Wednesday, April 9, 2008

Spagat and Kane

i wrote an answer to Kane and took a closer look at some analysis of Spagat of the Lancet study of iraqi violent deaths over at Deltoid.

i ll post it here again:

1) I think that the underlying data that L2 relies on is fraudulent. That is, I think that the interviewers made (some) stuff up.

why accuse Burnham of making false statement then?

why bother with the main street bias at all?

and why don t you simply present sonme evidence of this "fraud"?!?

sorry David, but among the few persons making stuff up here, you are quite a special one!

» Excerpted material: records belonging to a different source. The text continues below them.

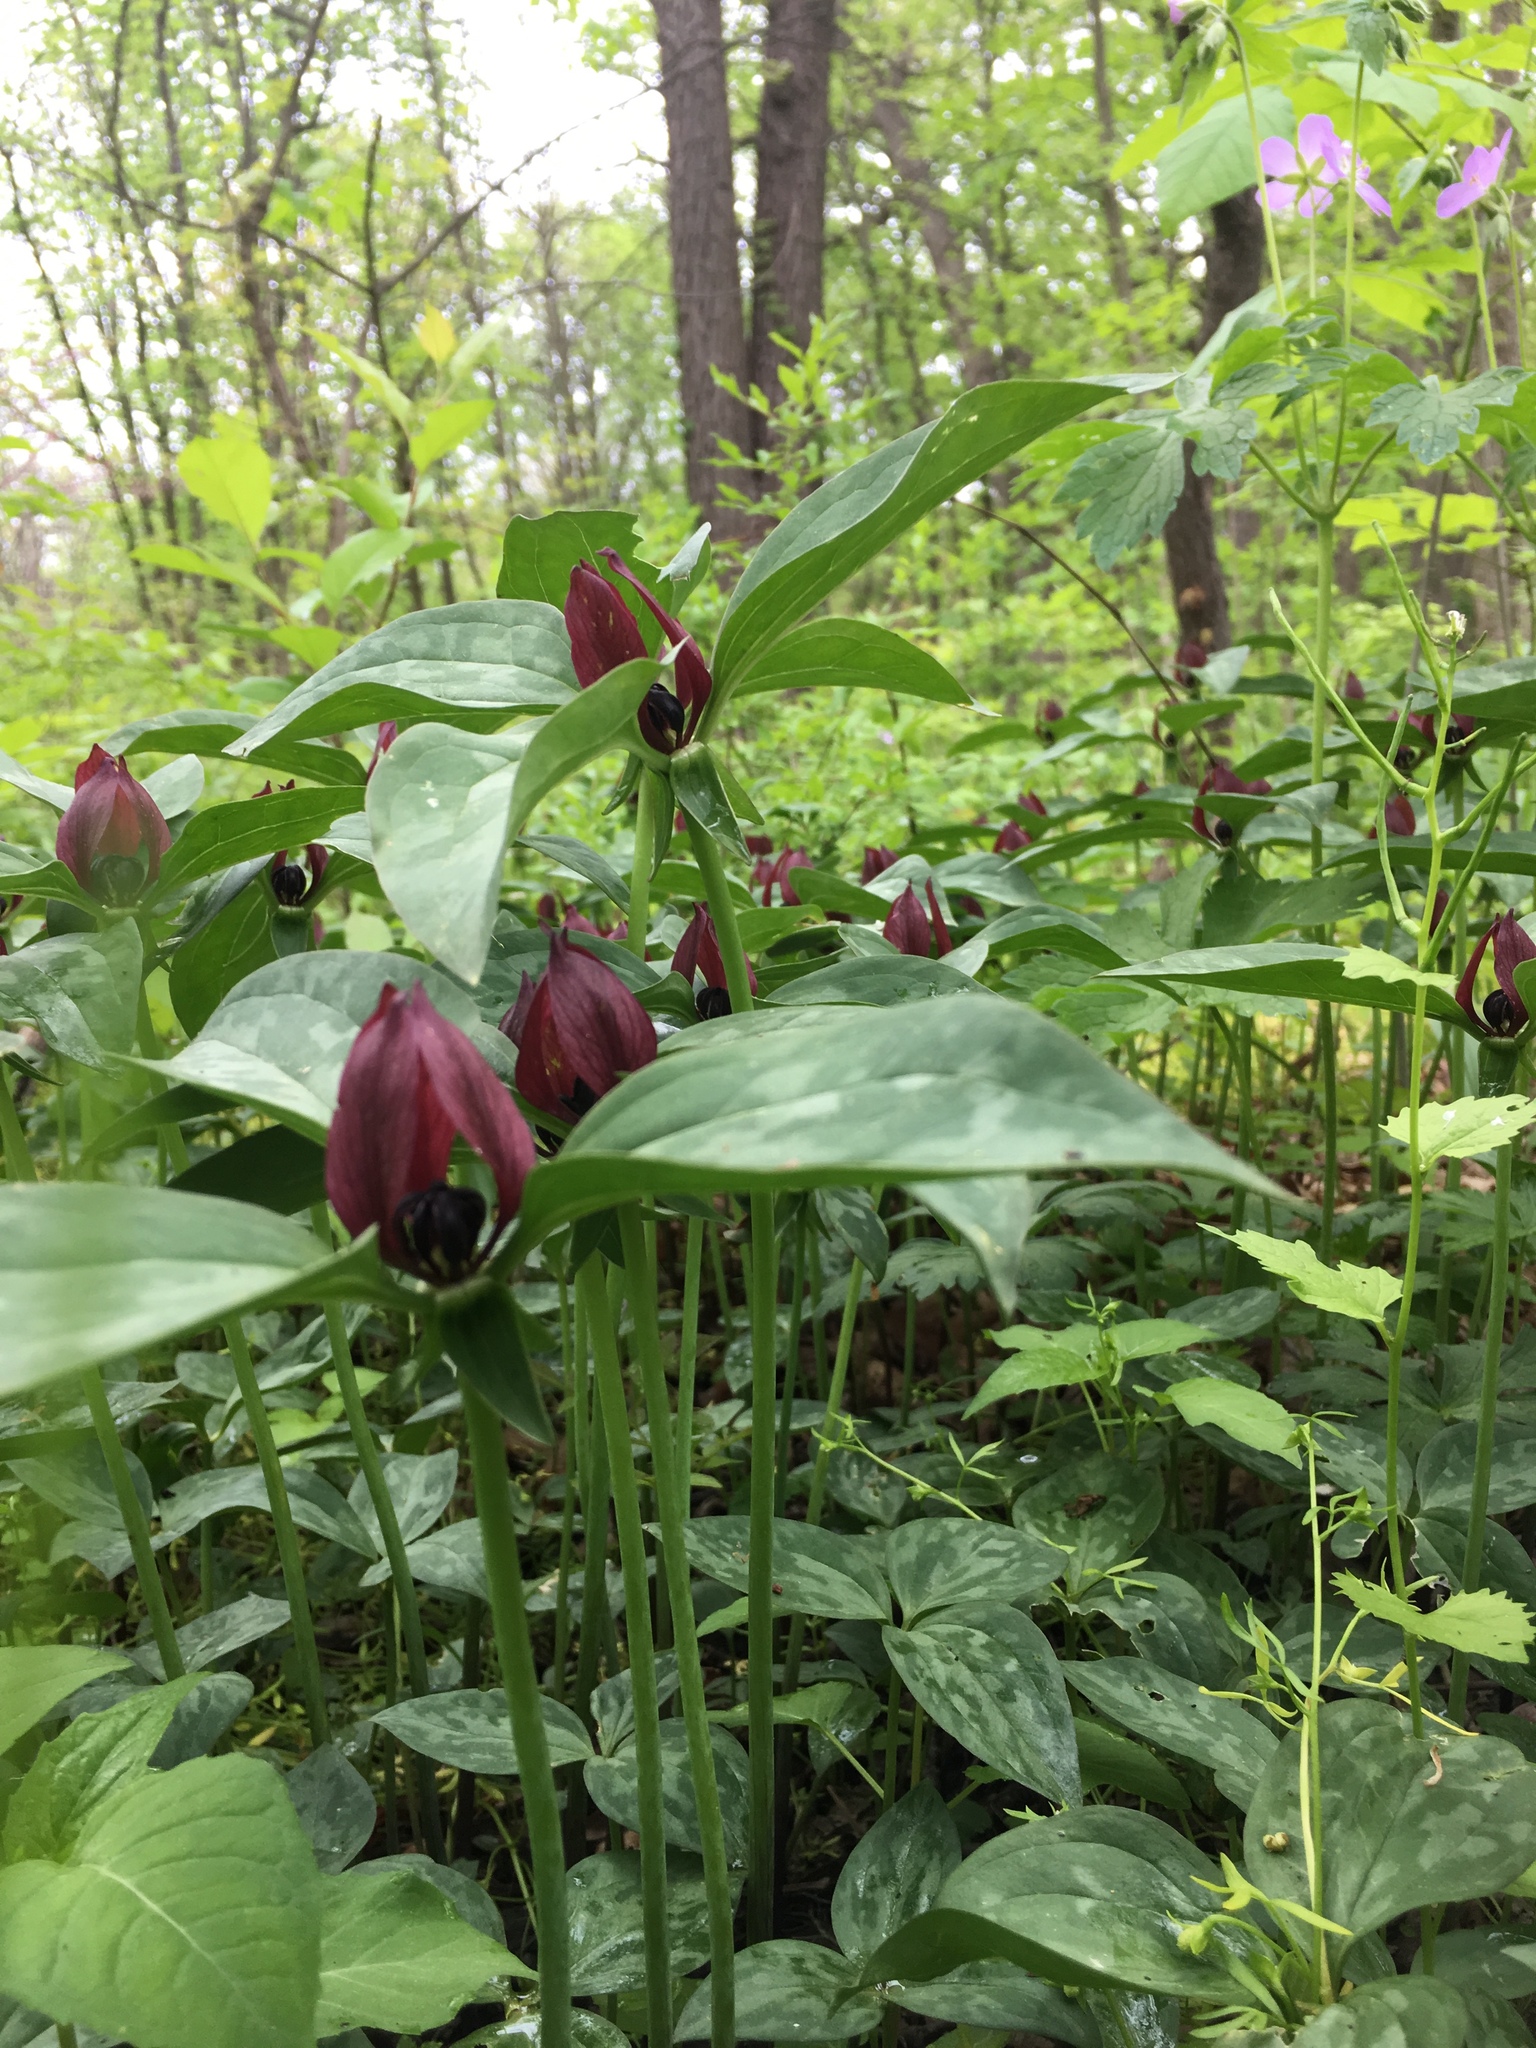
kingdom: Plantae
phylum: Tracheophyta
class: Liliopsida
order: Liliales
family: Melanthiaceae
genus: Trillium
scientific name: Trillium recurvatum
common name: Bloody butcher
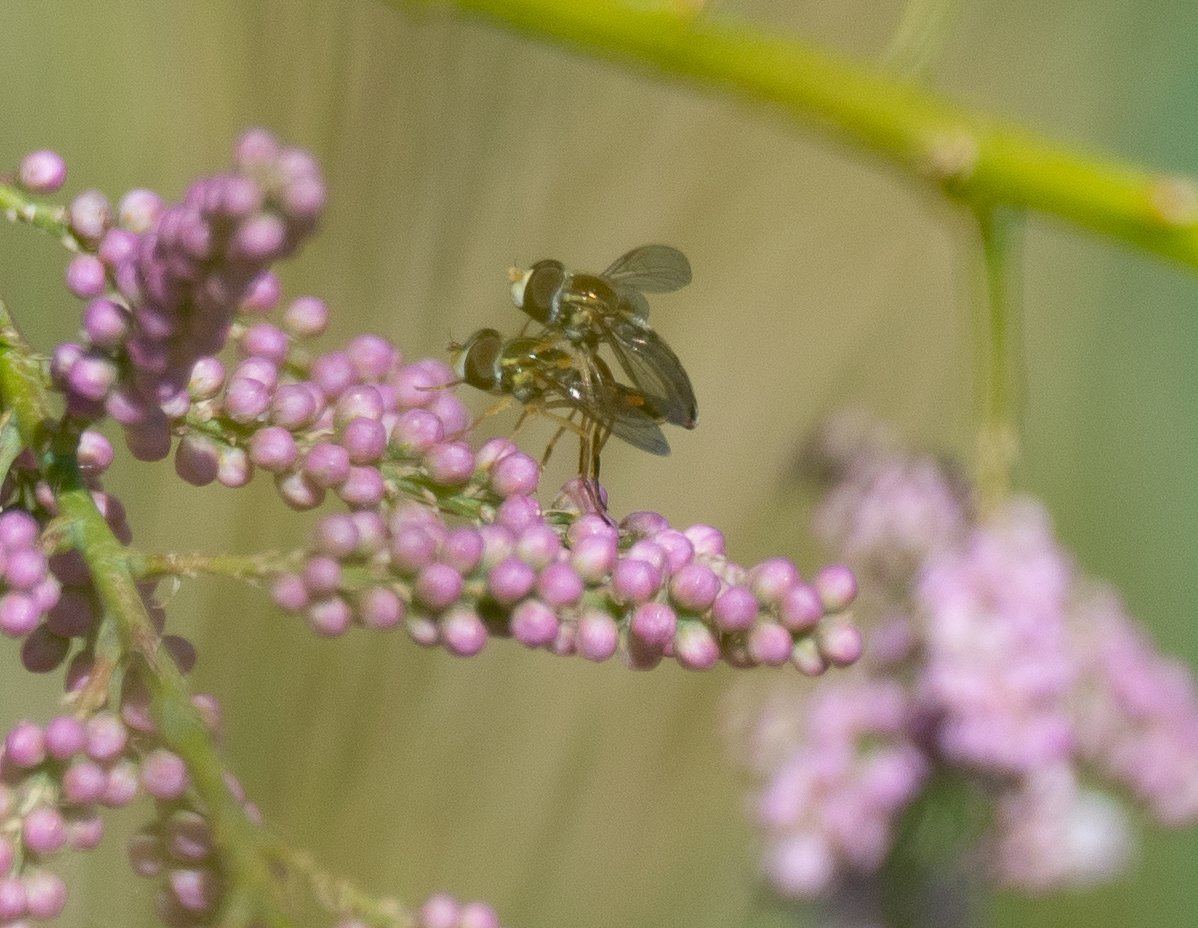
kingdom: Animalia
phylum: Arthropoda
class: Insecta
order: Diptera
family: Syrphidae
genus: Toxomerus
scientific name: Toxomerus marginatus
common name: Syrphid fly
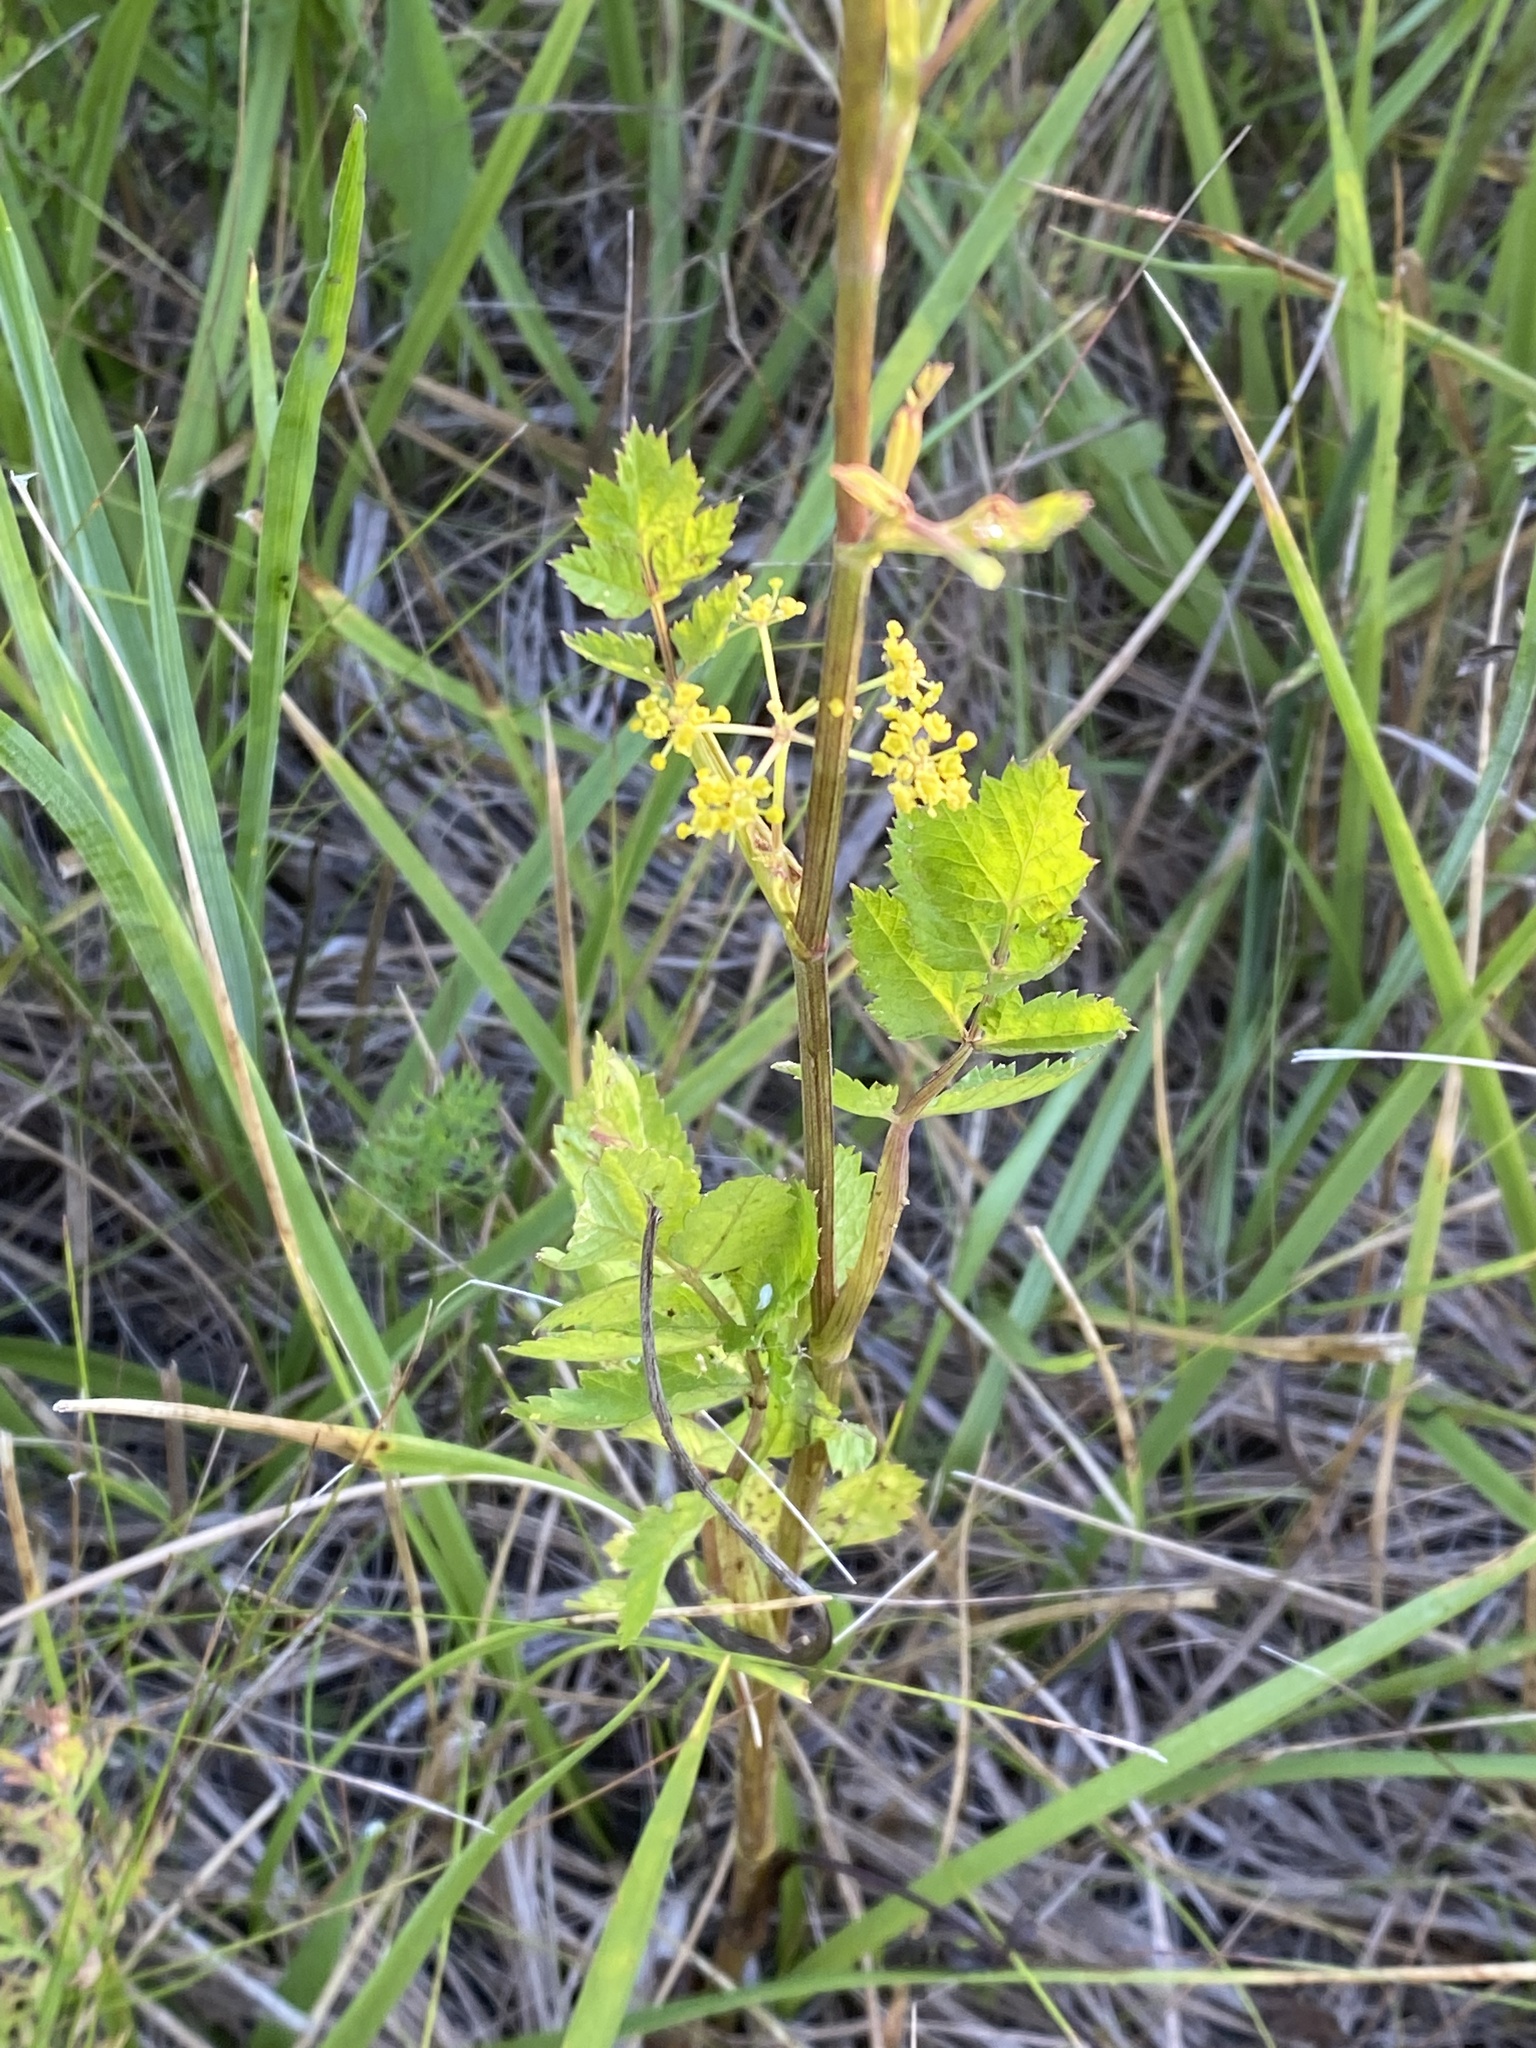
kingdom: Plantae
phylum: Tracheophyta
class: Magnoliopsida
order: Apiales
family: Apiaceae
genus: Pastinaca
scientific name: Pastinaca sativa
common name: Wild parsnip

the other rather "special" person is Spagat. while follwing some links about the "main street bias", i hit this presentation given by him in december 2007:

my eyes got caught by page 7, showing a Baghdag map:

This map seems to suggest that large attacks
in Baghdad could be biased toward residential cross-streets to main streets ... Attacks since May 2003 in which more than 10 people were

now obviously a rather big color point on an arial map of a city will end up somewhere around a "main street".
notice how he is playing with the word "residential", without again knowing ANYTHING about te palces the attacks occur in. (am i the only one who got familiar to the term "MARKET BOMBING" by watching news in iraq?!?)

this is a pretty lame attempt to establish a link between the location of the bombings and people living CLOSE to the place where it occured.

but this sentence is even more absurd:

Note that incidents of this size almost certainly cover over half of all deaths.

note that this sentence obviously is total NONSENSE, as a simple look at any list of violent deaths in iraq will show you:

actually you willstruggle hard to find a single day, on which events with 10+ casualties cover 50% percents of the daily deathtoll.

Spagat could have known this, by simply taking a look at his map: if the Spagat map did really represent over 50% of the deaths in Baghdad since 2003, the place would be a paradise!!!